Jean-Paul Sartre (21 de Junho de 1905 - 15 de Abril de 1980) in “O Existencialismo é um Humanismo” (Conferência proferida em Paris a 29 de Outubro de 1945)

 

O existencialismo sartreano apresenta-nos uma radicalização do humanismo em oposição às concepções tradicionais do homem. A compreensão da condição humana impõe-nos a necessidade de pensar as noções de liberdade, responsabilidade, acção e, consequentemente, uma moral existencialista. Sartre afirma que a liberdade é a própria essência do ser humano e que, ao escolhermos, estamos a escolher a nós mesmos e, consequentemente, a humanidade. Essa liberdade, porém, não é absoluta no sentido de que podemos escolher qualquer coisa, mas sim de que somos sempre responsáveis pelas nossas escolhas, inclusive na relação com os outros. A liberdade dos outros é condição para a nossa e vice-versa, pois estamos inseridos num mundo onde as nossas escolhas afectam o outro e vice-versa.
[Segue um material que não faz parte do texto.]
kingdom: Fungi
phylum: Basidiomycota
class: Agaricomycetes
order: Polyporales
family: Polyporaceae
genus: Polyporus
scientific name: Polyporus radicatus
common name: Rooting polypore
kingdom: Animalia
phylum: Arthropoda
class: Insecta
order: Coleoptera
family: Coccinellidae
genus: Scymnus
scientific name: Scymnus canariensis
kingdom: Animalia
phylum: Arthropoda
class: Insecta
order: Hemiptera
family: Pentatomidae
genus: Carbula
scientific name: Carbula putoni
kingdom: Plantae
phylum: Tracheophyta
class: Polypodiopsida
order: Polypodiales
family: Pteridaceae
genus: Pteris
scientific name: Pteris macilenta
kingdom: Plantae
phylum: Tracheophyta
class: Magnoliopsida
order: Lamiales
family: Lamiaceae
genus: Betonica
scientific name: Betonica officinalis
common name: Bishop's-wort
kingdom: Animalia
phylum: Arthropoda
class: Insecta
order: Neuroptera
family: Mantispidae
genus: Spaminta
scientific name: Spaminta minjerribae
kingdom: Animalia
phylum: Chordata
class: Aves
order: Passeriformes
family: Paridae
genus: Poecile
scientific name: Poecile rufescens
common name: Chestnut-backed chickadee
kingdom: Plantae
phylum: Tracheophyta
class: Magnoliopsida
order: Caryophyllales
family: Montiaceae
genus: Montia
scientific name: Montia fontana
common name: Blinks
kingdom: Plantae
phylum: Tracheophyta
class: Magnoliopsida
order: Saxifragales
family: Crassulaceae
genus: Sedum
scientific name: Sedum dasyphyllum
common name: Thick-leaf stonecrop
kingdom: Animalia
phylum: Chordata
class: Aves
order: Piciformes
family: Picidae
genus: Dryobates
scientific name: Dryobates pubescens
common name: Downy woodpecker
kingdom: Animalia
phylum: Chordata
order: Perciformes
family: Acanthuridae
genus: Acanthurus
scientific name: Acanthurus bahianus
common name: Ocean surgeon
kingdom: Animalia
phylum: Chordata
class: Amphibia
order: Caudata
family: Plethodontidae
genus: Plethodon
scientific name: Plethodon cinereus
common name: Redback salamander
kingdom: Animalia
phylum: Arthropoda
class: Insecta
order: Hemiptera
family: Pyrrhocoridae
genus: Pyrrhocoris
Argumenta que não podemos escolher a liberdade como um fim em si mesmo, dissociada das circunstâncias concretas da nossa existência. Ao escolhermos, escolhemos um projecto de vida, e esse projecto envolve a nossa relação com os outros e com o mundo. Portanto, a liberdade não é uma abstracção, mas uma prática que se realiza em situações específicas, e que exige responsabilidade e compromisso.